> [Text section]
In some embodiments of the present disclosure, the first heat pipe 41 can quickly conduct heat, and by providing the first heat pipe 41 on the heat sink 3 or in the heat sink 3, heat emitted by the electronic element 2 can be quickly and effectively transferred to the heat sink 3. This heat dissipation manner has high reliability, so that the heat can be dissipated through the heat sink 3 in a timely manner, which reduces the possibility of malfunctioning of the electronic element 2 due to an excessive temperature, thereby helping to maintain normal operation of the energy storage inverter 100. For the first heat pipe 41, in the related art, the heat pipe on the heat sink generally has a small heat conduction area and low heat conduction efficiency, which adversely affects heat dissipation performance of the heat sink, thereby affecting normal operation of the entire energy storage inverter. In some embodiments of the present disclosure, the first heat pipe 41 has a main body portion 411 and an extension portion 412, and through the arrangement of the extension portion 412, the heat conduction area of the first heat pipe 41 can be effectively increased, which is conducive to improving heat conduction efficiency of the first heat pipe 41, thereby helping to improve heat dissipation performance of the heat sink 3. In addition, an angle is formed between the main body portion 411 and the extension portion 412, so that the first heat pipe 41 can conduct heat in different directions, which increases the heat conduction capacity of the first heat pipe 41 and allows the heat to be more evenly distributed to the heat sink 3, which is conducive to improving temperature uniformity of the heat sink 3, thereby helping further improve the heat dissipation effect of the heat sink 3. Based on the above, through the arrangement of the above first heat pipe 41, the heat sink 3 can have reliable heat dissipation performance, and it is also conducive to improving heat dissipation efficiency of the heat sink 3, thereby reducing the possibility of high-temperature failure of the electronic element 2, so that the energy storage inverter 100 can operate normally and stably. As a result, reliability of the entire energy storage inverter 100 can be improved.

As shown in FIG. 1, a fan 5 may also be provided inside the energy storage inverter 100. The operation of the fan 5 is conducive to further improving the heat dissipation effect of the heat sink 3, thereby improving overall heat dissipation performance of the energy storage inverter 100, so as to achieve normal and stable operation of the energy storage inverter 100.

As shown in FIG. 3, in some embodiments, the first heat pipe 41 includes one extension portion 412, along a length direction of the main body portion 411, the extension portion 412 is located at one end of the main body portion 411, and an angle α between the main body portion 411 and the extension portion 412 ranges from 130° to 140°.

> [Required tasks]
A: Rewrite the inverter passage starting at "As shown in FIG. 1, a" and ending at "130° to 140°.", putting "blower" in place of "fan".
B: Write what follows the final sentence of the inverter passage.

> [Provided data]

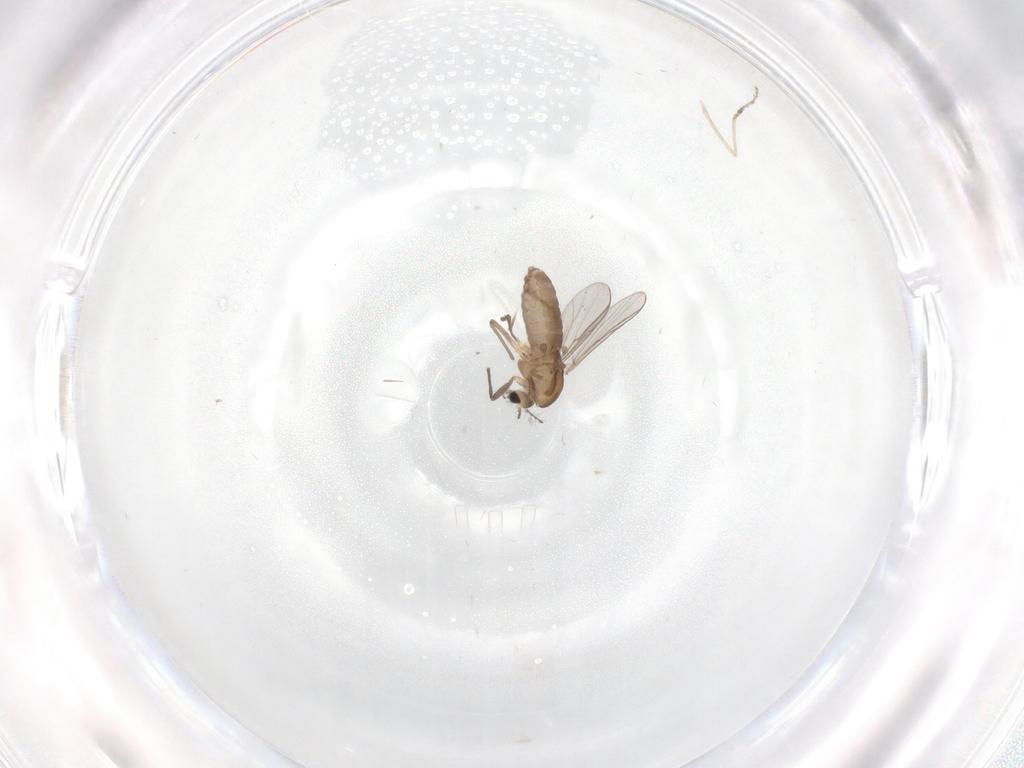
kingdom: Animalia
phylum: Arthropoda
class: Insecta
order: Diptera
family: Chironomidae
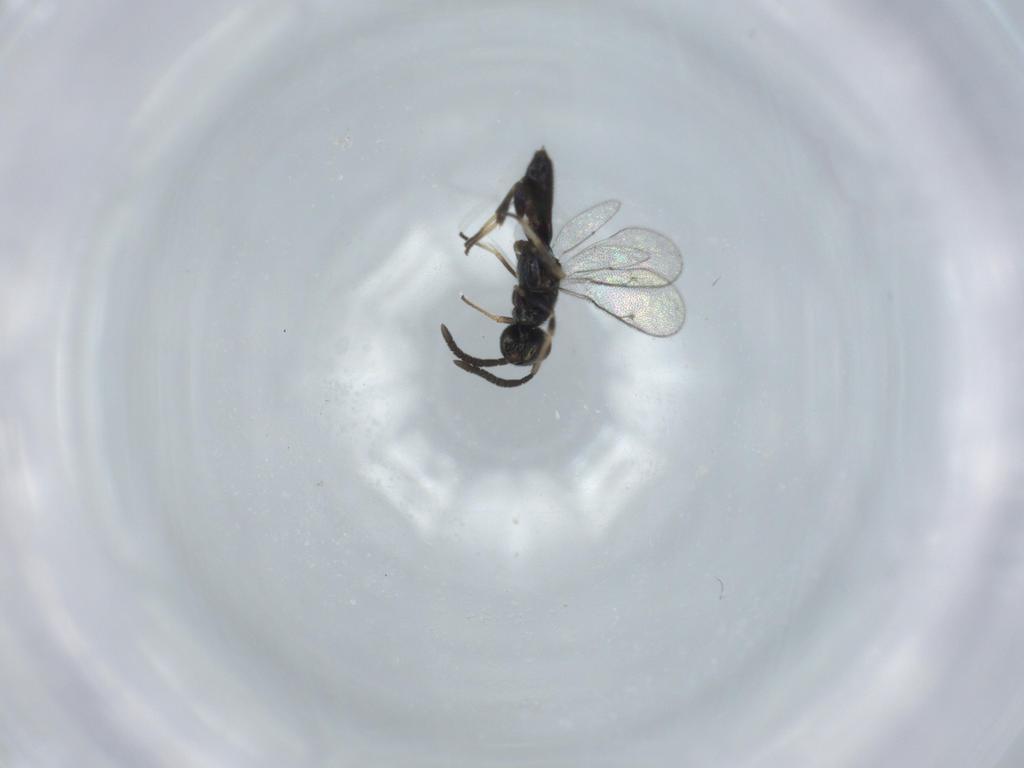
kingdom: Animalia
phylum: Arthropoda
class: Insecta
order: Hymenoptera
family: Eupelmidae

> [Per-task answers]
A:
As shown in FIG. 1, a blower 5 may also be provided inside the energy storage inverter 100. The operation of the blower 5 is conducive to further improving the heat dissipation effect of the heat sink 3, thereby improving overall heat dissipation performance of the energy storage inverter 100, so as to achieve normal and stable operation of the energy storage inverter 100.

As shown in FIG. 3, in some embodiments, the first heat pipe 41 includes one extension portion 412, along a length direction of the main body portion 411, the extension portion 412 is located at one end of the main body portion 411, and an angle α between the main body portion 411 and the extension portion 412 ranges from 130° to 140°.

B:
Along the length direction of the main body portion 411, the extension portion 412 may be arranged at an upper end of the main body portion 411 or at a lower end of the main body portion 411. The angle α between the main body portion 411 and the extension portion 412 may be 131°, 132°, 133°, 134°, 135°, 136°, 137°, 138°, 139°, or 140°, and may be other values in the above range. For example, the angle α may be 135°.

By limiting the angle range of the angle between the main body portion 411 and the extension portion 412, it is conducive to improving structural stability of the first heat pipe 41, thereby helping to improve reliability of the first heat pipe 41 and helping to prolong the service life of the first heat pipe 41, so that the reliability of the heat sink 3 can be improved. In addition, this can also facilitate machining and production of the first heat pipe 41.

In the above embodiments, the extension portion 412 is arranged at an end portion of the main body portion 411. In some other embodiments, the extension portion may alternatively be arranged at another position of the main body portion, such as at a midpoint of the main body portion. The position of the extension portion 412 may be correspondingly designed according to an actual position of a heat source (such as the position of the electronic element 2) in the energy storage inverter 100, to improve the heat dissipation effect of the heat sink 3.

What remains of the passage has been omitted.